Victorian literature is strangely comfy because it's the oldest stuff we have that was still written in a world as close as life today but as distant in time as possible.

Just because they're are paid to write doesn't mean they don't have artistic integrity, you think Shakespeare didn't want to create something truly brilliant when he was being funded by the crown?

>psychological depth
Pffff firstly it depends what type of book you want to create, often a true psychological depth would discredit the story, do you think Wagner' Der Ring des Nibelunged would of been any better if Siegfried had sung out his deepest personal and most insecure thoughts? Or instead some unknown commentator? No of course not, they're varying story's with different placement of value. One example we could say is that Dickens tells the story through the scene and through the basic symbolic gestures and actions themselves. While Mishima places much more value on the thoughts and feelings on the individuals as playing out in the scene.
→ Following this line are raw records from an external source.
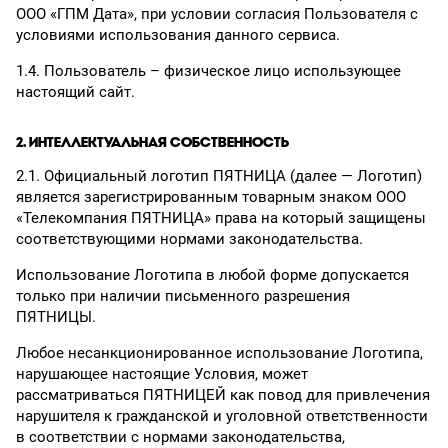
ООО «ГПМ Дата», при условии согласия Пользователя с
условиями использования данного сервиса.
1.4. Пользователь – физическое лицо использующее
настоящий сайт.
2. ИНТЕЛЛЕКТУАЛЬНАЯ СОБСТВЕННОСТЬ
2.1. Официальный логотип ПЯТНИЦА (далее — Логотип)
является зарегистрированным товарным знаком ООО
«Телекомпания ПЯТНИЦА» права на который защищены
соответствующими нормами законодательства.
Использование Логотипа в любой форме допускается
только при наличии письменного разрешения
ПЯТНИЦЫ.
Любое несанкционированное использование Логотипа,
нарушающее настоящие Условия, может
рассматриваться ПЯТНИЦЕЙ как повод для привлечения
нарушителя к гражданской и уголовной ответственности
в соответствии с нормами законодательства,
read all of dickens novels. you have to read them for the language even if other aspects don't appeal to you.

While Dosto did have to write for money, he often delayed way past the deadline until he felt it was worth publishing.
There was definitely integrity there.
In his later life he wrote Demons clearly inspired by the murder of a socialist revolutionary cell member and decided that he would even sacrifice form if it meant he could adequately say what he wanted about that kind of world. That doesn’t sound like someone who just cares about the audience lapping it up for a pay check.
He did write the gambler to pay off his gambler debts though.

Pickwick Papers, David Copperfield and Bleak House are all you need to read of him.
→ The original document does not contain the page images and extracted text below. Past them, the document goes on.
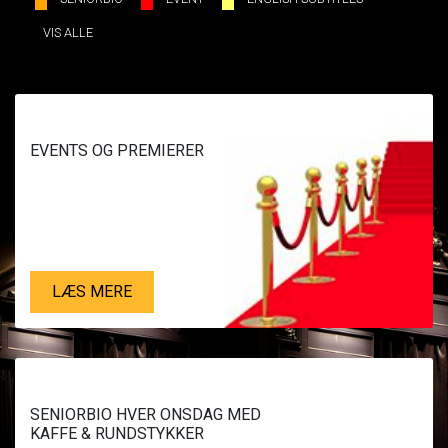
VIS ALLE
EVENTS OG PREMIERER
LÆS MERE
SENIORBIO HVER ONSDAG MED
KAFFE & RUNDSTYKKER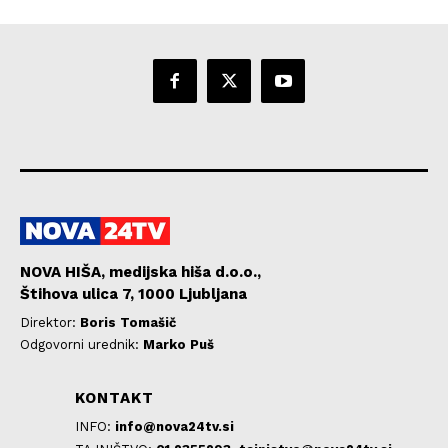
NOVA HIŠA, medijska hiša d.o.o.,
Štihova ulica 7, 1000 Ljubljana
Direktor:
Boris Tomašič
Odgovorni urednik:
Marko Puš
KONTAKT
INFO:
info@nova24tv.si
Dostoevsky is famous for filling his books with non story related stuff to make it to the page count.

>he wrote books because he was getting paid to write them

This is a legit criticism of a lot of the hyper-dickensian Dickens books though. That they're padded and baggy because he was paid by the page. Obviously you can wind up loving that shit for the fact he's just exercising his descriptive gift for its own sake. That's more or less what "getting" Dickens amounts to.

> Maximalist
Great Expectations
Bleak House
Pickwick Papers
fuckloads of other stuff: Nickelby, Copperfield, Twist

And now and then he kept things together and just wrote a normal book:

> Tight Tier
Tale of Two Cities
Christmas Carol
Hard Times is total shit though

I think a lot of the creative writing school virtues don't apply to him, and actually critics at the time weren't all sure he was any good. No academic is going to suggest that his structures should be applied by anyone else.

If you want to get what he was about Great Expectations is Dickens being Dickens. If you want to get how good his prose can be without meeting the real deal, Christmas Carol is objectively perfect.
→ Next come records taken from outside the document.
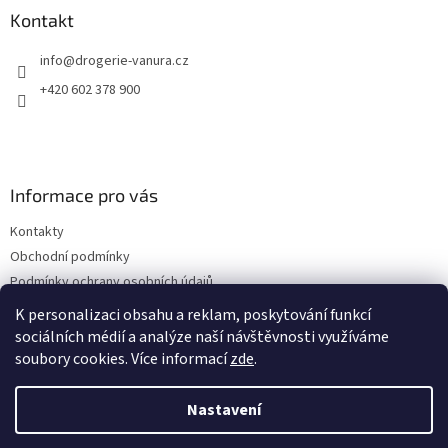
a
Kontakt
t
info
@
drogerie-vanura.cz
í
+420 602 378 900
Informace pro vás
Kontakty
Obchodní podmínky
Podmínky ochrany osobních údajů
Dodací a platební podmínky
K personalizaci obsahu a reklam, poskytování funkcí
sociálních médií a analýze naší návštěvnosti využíváme
soubory cookies. Více informací
zde
.
Vytvořil Shoptet
Nastavení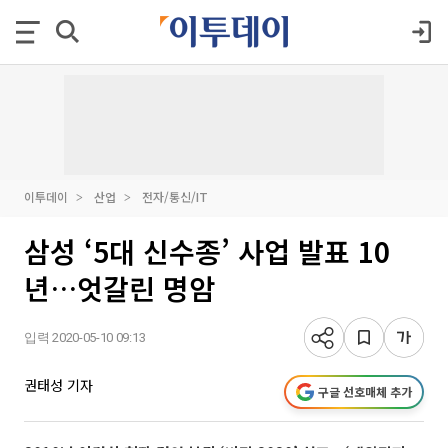
이투데이
산업
전자/통신/IT
삼성 ‘5대 신수종’ 사업 발표 10
년…엇갈린 명암
입력 2020-05-10 09:13
권태성 기자
구글 선호매체 추가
basically this. definitely one of the best writers of the 19th century

Read Bleak House and see if you can defend your current attitude towards Dickens. He was a phenomenal artist. Even Tolstoy, who's often regarded as the greatest novelist of all time, was a massive Dickens fan.

Well they are the best parts of his books, so good job on the editors, I guess.

>How to read Great Expectations? With the deepest elements in one's own fears, hopes, and affections: to read as ifone could be a child again. Dickens invites you to do so, and makes it possible for you; that may be his greatest gif. Great Expectations does not take us into the Sublime, as Shakespeare and Cerantes do. It wants to return us to origins, painfl and guilty as perhaps they must be. The novel's appeal to our childlike need for love, and recovery of self, is nearly irresistible. The "why" of reading it is then self-evident: to go home again, to heal our pain

>if it's commercially successful it isn't art
No OP, you've obviously too stupid to appreciate Dickens.

>Is there any real reason to read Charles Dickens?
of course

Many great writers, like Tolstoy, thought Dickens was one of the greatest novelists of all time. Tolstoy felt he was absolutely worth reading, but you can’t see anything in him?

What is the difference between a craftsman and a good prose stylist. Isn’t style the result of good craft?